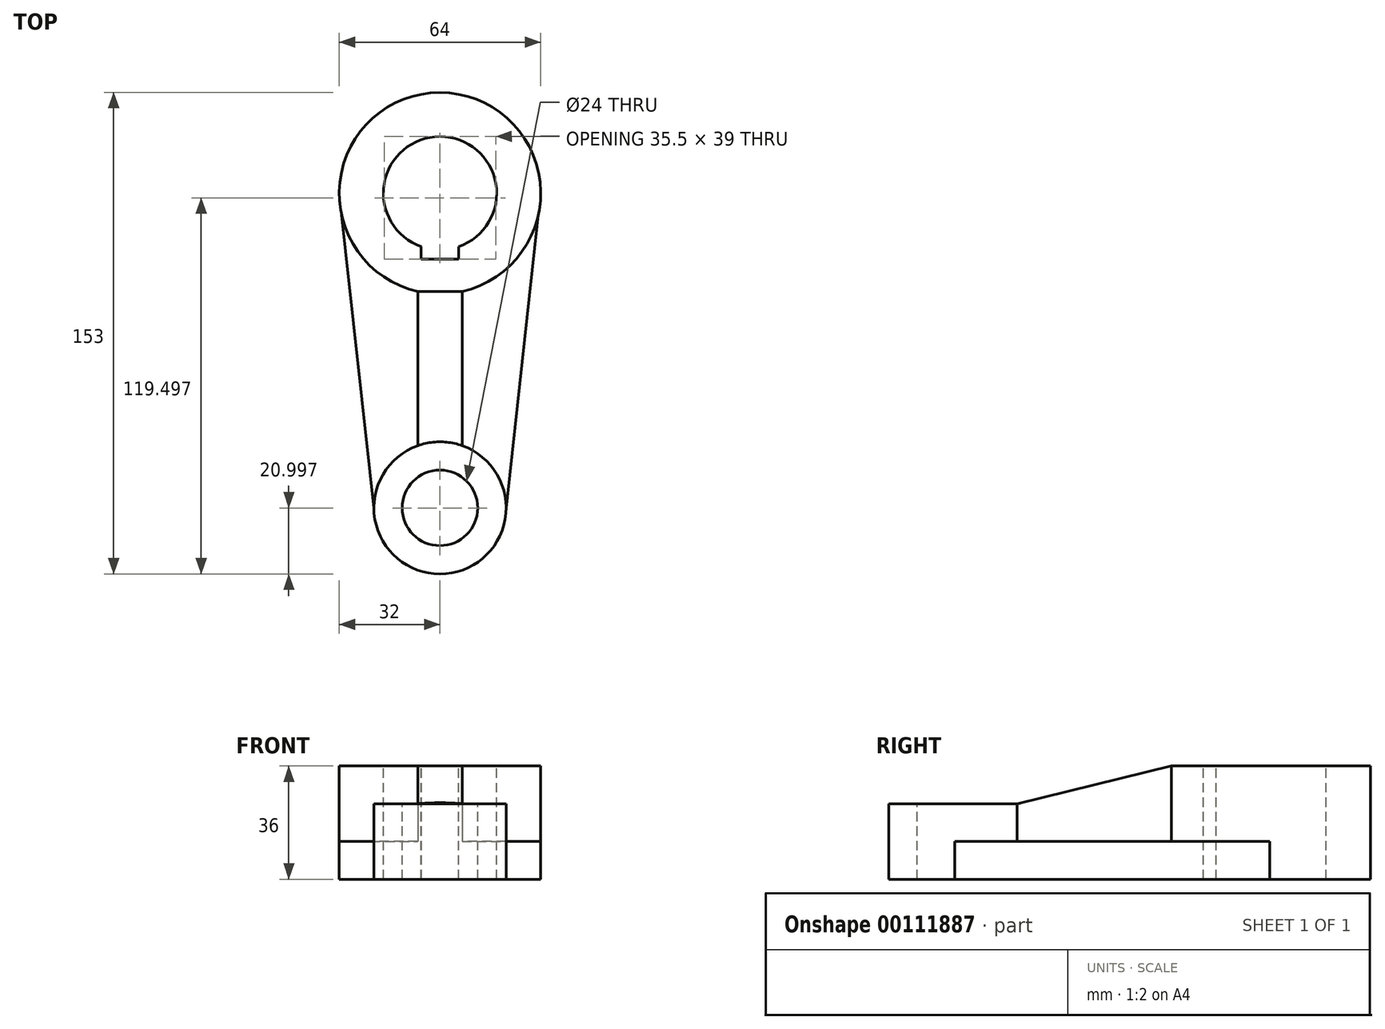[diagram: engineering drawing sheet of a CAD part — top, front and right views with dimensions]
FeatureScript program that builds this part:
annotation { "Feature Type Name" : "Feature", "Feature Type Description" : "" }
export const myFeature = defineFeature(function(context is Context, id is Id, definition is map)
    precondition{}
    {
        {
            var Q0;
            Q0=qCreatedBy(makeId("Top.planeOp"),FACE);
            var sketch = newSketch(context, id + "F0", { "sketchPlane" : qUnion([Q0])});
            skCircle(sketch, "E0", {"center": v(0, -51.81) * mm, "radius": 21 * mm});
            skCircle(sketch, "E1", {"center": v(0, 48.19) * mm, "radius": 32 * mm});
            skPoint(sketch, "E2", {"position": v(-32, 48.19) * mm});
            skPoint(sketch, "E3", {"position": v(32, 48.19) * mm});
            skPoint(sketch, "E4", {"position": v(21, -51.81) * mm});
            skPoint(sketch, "E5", {"position": v(-21, -51.81) * mm});
            skLineSegment(sketch, "E6", {"start": v(-32, 48.19) * mm, "end": v(-21, -51.81) * mm});
            skLineSegment(sketch, "E7", {"start": v(32, 48.19) * mm, "end": v(21, -51.81) * mm});
            skCircle(sketch, "E8", {"center": v(0, -51.81) * mm, "radius": 9.48 * mm});
            skCircle(sketch, "E9", {"center": v(0, 48.19) * mm, "radius": 18 * mm});
            skPoint(sketch, "E10", {"position": v(0, 30.19) * mm});
            skLineSegment(sketch, "E11.bottom", {"start": v(-6, 28.19) * mm, "end": v(6, 28.19) * mm});
            skLineSegment(sketch, "E11.left", {"start": v(-6, 28.19) * mm, "end": v(-6, 31.22) * mm});
            skLineSegment(sketch, "E11.right", {"start": v(6, 28.19) * mm, "end": v(6, 31.22) * mm});
            skPoint(sketch, "E12.orphan", {"position": v(6, 32.19) * mm});
            skPoint(sketch, "E13.orphan", {"position": v(-6, 32.19) * mm});
            skSolve(sketch);
        }
        {
            var Q0;
            {var subQ0=sQuery(id+"F0.wireOp",EDGE,"E6");var subQ1=sQuery(id+"F0.wireOp",EDGE,"E1");var subQ2=makeQuery(id+"F0.imprint","INTERSECT",VERTEX,{"disambiguationData":[OD(0.0)],"derivedFrom":[subQ1,subQ0]});Q0=makeQuery(id+"F0.imprint","IMPRINT",FACE,{"disambiguationData":[TD([[makeQuery(id+"F0.imprint","IMPRINT",EDGE,{"disambiguationData":[TD([[subQ2,-1.0]])],"derivedFrom":subQ1}),1.0]])]});}
            var Q1;
            {var subQ0=sQuery(id+"F0.wireOp",EDGE,"E7");var subQ1=sQuery(id+"F0.wireOp",EDGE,"E1");var subQ2=makeQuery(id+"F0.imprint","INTERSECT",VERTEX,{"disambiguationData":[OD(0.0)],"derivedFrom":[subQ1,subQ0]});Q1=makeQuery(id+"F0.imprint","IMPRINT",FACE,{"disambiguationData":[TD([[makeQuery(id+"F0.imprint","IMPRINT",EDGE,{"disambiguationData":[TD([[subQ2,1.0]])],"derivedFrom":subQ1}),1.0]])]});}
            var Q2;
            Q2=makeQuery(id+"F0.imprint","IMPRINT",FACE,{"disambiguationData":[TD([[makeQuery(id+"F0.imprint","IMPRINT",EDGE,{"derivedFrom":sQuery(id+"F0.wireOp",EDGE,"E8")}),-1.0]])]});
            var Q3;
            {var subQ0=sQuery(id+"F0.wireOp",EDGE,"E6");var subQ1=sQuery(id+"F0.wireOp",EDGE,"E0");var subQ2=makeQuery(id+"F0.imprint","INTERSECT",VERTEX,{"derivedFrom":[subQ1,subQ0]});Q3=makeQuery(id+"F0.imprint","IMPRINT",FACE,{"disambiguationData":[TD([[makeQuery(id+"F0.imprint","IMPRINT",EDGE,{"disambiguationData":[TD([[subQ2,1.0]])],"derivedFrom":subQ1}),-1.0]])]});}
            var Q4;
            Q4=makeQuery(id+"F0.imprint","IMPRINT",FACE,{"disambiguationData":[TD([[makeQuery(id+"F0.imprint","IMPRINT",EDGE,{"derivedFrom":sQuery(id+"F0.wireOp",EDGE,"E8")}),1.0]])]});
            var Q5;
            {var subQ0=sQuery(id+"F0.wireOp",EDGE,"E9");var subQ1=makeQuery(id+"F0.imprint","INTERSECT",VERTEX,{"derivedFrom":[subQ0,sQuery(id+"F0.wireOp",EDGE,"E11.left")]});Q5=makeQuery(id+"F0.imprint","IMPRINT",FACE,{"disambiguationData":[TD([[makeQuery(id+"F0.imprint","IMPRINT",EDGE,{"disambiguationData":[TD([[subQ1,-1.0]])],"derivedFrom":subQ0}),1.0]])]});}
            var Q6;
            Q6=makeQuery(id+"F0.imprint","IMPRINT",FACE,{"disambiguationData":[TD([[makeQuery(id+"F0.imprint","IMPRINT",EDGE,{"derivedFrom":sQuery(id+"F0.wireOp",EDGE,"E11.bottom")}),1.0]])]});
            var Q7;
            Q7=makeQuery(id+"F0.imprint","IMPRINT",FACE,{"disambiguationData":[TD([[makeQuery(id+"F0.imprint","IMPRINT",EDGE,{"derivedFrom":sQuery(id+"F0.wireOp",EDGE,"E11.bottom")}),-1.0]])]});
            extrude(context, id + "F1", {"entities" : qUnion([Q0, Q1, Q2, Q3, Q4, Q5, Q6, Q7]), "depth" : 12 * mm});
        }
        {
            var Q0;
            Q0=makeQuery(id+"F1.opExtrude","CAP_FACE",FACE,{"disambiguationData":[OSD([sQuery(id+"F0.wireOp",EDGE,"E0"),sQuery(id+"F0.wireOp",EDGE,"E1"),sQuery(id+"F0.wireOp",EDGE,"E6"),sQuery(id+"F0.wireOp",EDGE,"E7")])],"isStart":false});
            var sketch = newSketch(context, id + "F2", { "sketchPlane" : qUnion([Q0])});
            skPoint(sketch, "E14", {"position": v(0, 48.19) * mm});
            skCircle(sketch, "E15", {"center": v(0, 48.19) * mm, "radius": 32 * mm});
            skSolve(sketch);
        }
        {
            var Q0;
            Q0 = qSketchRegion(id + "F2", true);
            extrude(context, id + "F3", {"entities" : qUnion([Q0]), "operationType" : NewBodyOperationType.ADD, "depth" : 24 * mm});
        }
        {
            var Q0;
            Q0=makeQuery(id+"F1.opExtrude","CAP_FACE",FACE,{"disambiguationData":[OSD([sQuery(id+"F0.wireOp",EDGE,"E0"),sQuery(id+"F0.wireOp",EDGE,"E1"),sQuery(id+"F0.wireOp",EDGE,"E6"),sQuery(id+"F0.wireOp",EDGE,"E7")])],"isStart":false});
            var sketch = newSketch(context, id + "F4", { "sketchPlane" : qUnion([Q0])});
            skPoint(sketch, "E16", {"position": v(0, -51.81) * mm});
            skCircle(sketch, "E17", {"center": v(0, -51.81) * mm, "radius": 21 * mm});
            skSolve(sketch);
        }
        {
            var Q0;
            Q0 = qSketchRegion(id + "F4", true);
            extrude(context, id + "F5", {"entities" : qUnion([Q0]), "operationType" : NewBodyOperationType.ADD, "depth" : 12 * mm});
        }
        {
            var Q0;
            Q0=makeQuery(id+"F3.opExtrude","CAP_FACE",FACE,{"disambiguationData":[OSD([sQuery(id+"F2.wireOp",EDGE,"E15")])],"isStart":false});
            var sketch = newSketch(context, id + "F6", { "sketchPlane" : qUnion([Q0])});
            skPoint(sketch, "E18", {"position": v(0, 48.19) * mm});
            skArc(sketch, "E19", {"start": v(5.92, 31.19) * mm, "mid": v(0, 66.19) * mm, "end": v(-5.92, 31.19) * mm});
            skLineSegment(sketch, "E20.bottom", {"start": v(6, 27.19) * mm, "end": v(-6, 27.19) * mm});
            skLineSegment(sketch, "E20.top", {"start": v(6, 31.19) * mm, "end": v(5.92, 31.19) * mm});
            skLineSegment(sketch, "E20.left", {"start": v(6, 27.19) * mm, "end": v(6, 31.19) * mm});
            skLineSegment(sketch, "E20.right", {"start": v(-6, 27.19) * mm, "end": v(-6, 31.19) * mm});
            skPoint(sketch, "E21", {"position": v(0, 31.19) * mm});
            skLineSegment(sketch, "E22", {"start": v(0, 31.19) * mm, "end": v(0, 48.19) * mm});
            skLineSegment(sketch, "E23.trimOffspring", {"start": v(-5.92, 31.19) * mm, "end": v(-6, 31.19) * mm});
            skSolve(sketch);
        }
        {
            var Q0;
            Q0 = qSketchRegion(id + "F6", true);
            extrude(context, id + "F7", {"entities" : qUnion([Q0]), "operationType" : NewBodyOperationType.REMOVE, "endBound" : BoundingType.THROUGH_ALL, "oppositeDirection" : true, "depth" : 25 * mm});
        }
        {
            var Q0;
            Q0=makeQuery(id+"F5.opExtrude","CAP_FACE",FACE,{"disambiguationData":[OSD([sQuery(id+"F4.wireOp",EDGE,"E17")])],"isStart":false});
            var sketch = newSketch(context, id + "F8", { "sketchPlane" : qUnion([Q0])});
            skPoint(sketch, "E24", {"position": v(0, -51.81) * mm});
            skCircle(sketch, "E25", {"center": v(0, -51.81) * mm, "radius": 12 * mm});
            skSolve(sketch);
        }
        {
            var Q0;
            Q0 = qSketchRegion(id + "F8", true);
            extrude(context, id + "F9", {"entities" : qUnion([Q0]), "operationType" : NewBodyOperationType.REMOVE, "endBound" : BoundingType.THROUGH_ALL, "oppositeDirection" : true, "depth" : 25 * mm});
        }
        {
            var Q0;
            Q0=makeQuery(id+"F1.opExtrude","CAP_FACE",FACE,{"disambiguationData":[OSD([sQuery(id+"F0.wireOp",EDGE,"E0"),sQuery(id+"F0.wireOp",EDGE,"E1"),sQuery(id+"F0.wireOp",EDGE,"E6"),sQuery(id+"F0.wireOp",EDGE,"E7")])],"isStart":false});
            var sketch = newSketch(context, id + "F10", { "sketchPlane" : qUnion([Q0])});
            skCircle(sketch, "E26.0", {"center": v(0, -51.81) * mm, "radius": 21 * mm});
            skCircle(sketch, "E27.0", {"center": v(0, 48.19) * mm, "radius": 32 * mm});
            skLineSegment(sketch, "E28", {"start": v(-7.04, -32.03) * mm, "end": v(-7.04, 16.97) * mm});
            skLineSegment(sketch, "E29", {"start": v(7.04, -32.03) * mm, "end": v(7.04, 16.97) * mm});
            skSolve(sketch);
        }
        {
            var Q0;
            {var subQ0=sQuery(id+"F10.wireOp",EDGE,"E28");Q0=makeQuery(id+"F10.imprint","IMPRINT",FACE,{"disambiguationData":[TD([[makeQuery(id+"F10.imprint","IMPRINT",EDGE,{"derivedFrom":subQ0}),-1.0]])]});}
            extrude(context, id + "F11", {"entities" : qUnion([Q0]), "operationType" : NewBodyOperationType.ADD, "depth" : 24 * mm});
        }
        {
            var Q0;
            Q0=makeQuery(id+"F11.opExtrude","SWEPT_FACE",FACE,{"disambiguationData":[OSD([sQuery(id+"F10.wireOp",EDGE,"E29")])]});
            var sketch = newSketch(context, id + "F12", { "sketchPlane" : qUnion([Q0])});
            skLineSegment(sketch, "E30", {"start": v(-32.03, 24) * mm, "end": v(16.97, 36) * mm});
            skLineSegment(sketch, "E31", {"start": v(16.97, 36) * mm, "end": v(-32.03, 36) * mm});
            skLineSegment(sketch, "E32", {"start": v(-32.03, 36) * mm, "end": v(-32.03, 24) * mm});
            skSolve(sketch);
        }
        {
            var Q0;
            Q0=makeQuery(id+"F12.imprint","IMPRINT",FACE,{"disambiguationData":[TD([[makeQuery(id+"F12.imprint","IMPRINT",EDGE,{"derivedFrom":sQuery(id+"F12.wireOp",EDGE,"E30")}),1.0]])]});
            extrude(context, id + "F13", {"entities" : qUnion([Q0]), "operationType" : NewBodyOperationType.REMOVE, "oppositeDirection" : true, "depth" : 25 * mm});
        }
    });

> **Requirements**
Pick out every line in the listing that contains the word "REMOVE", matching uppercase and lowercase exactly.

> **Reply to the task**
            extrude(context, id + "F7", {"entities" : qUnion([Q0]), "operationType" : NewBodyOperationType.REMOVE, "endBound" : BoundingType.THROUGH_ALL, "oppositeDirection" : true, "depth" : 25 * mm});
            extrude(context, id + "F9", {"entities" : qUnion([Q0]), "operationType" : NewBodyOperationType.REMOVE, "endBound" : BoundingType.THROUGH_ALL, "oppositeDirection" : true, "depth" : 25 * mm});
            extrude(context, id + "F13", {"entities" : qUnion([Q0]), "operationType" : NewBodyOperationType.REMOVE, "oppositeDirection" : true, "depth" : 25 * mm});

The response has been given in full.